• [Problem to solve]
Please work out how many lines in the data below contain "height", and reply with that number alone.

• [Information given]
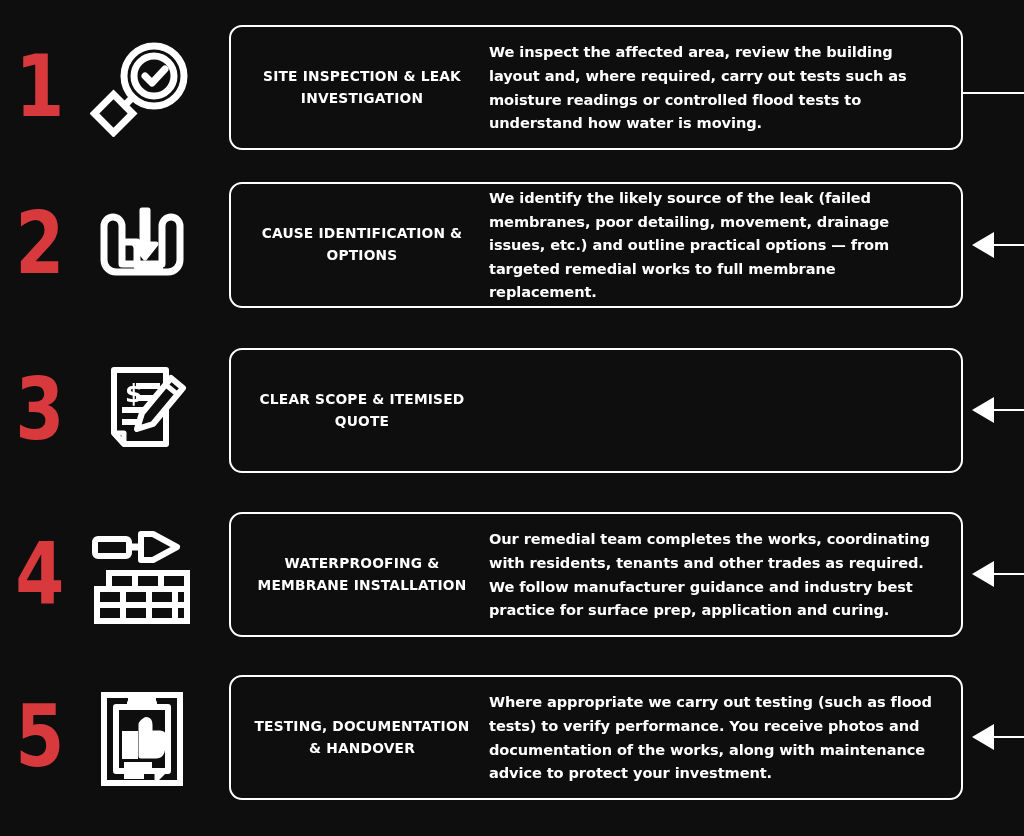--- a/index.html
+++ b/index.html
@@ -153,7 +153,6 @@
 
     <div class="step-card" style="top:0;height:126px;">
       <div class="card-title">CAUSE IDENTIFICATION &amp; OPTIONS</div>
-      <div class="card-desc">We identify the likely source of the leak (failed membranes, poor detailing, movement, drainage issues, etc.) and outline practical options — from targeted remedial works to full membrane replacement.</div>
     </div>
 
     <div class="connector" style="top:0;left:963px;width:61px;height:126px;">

• [Exercise answer]
2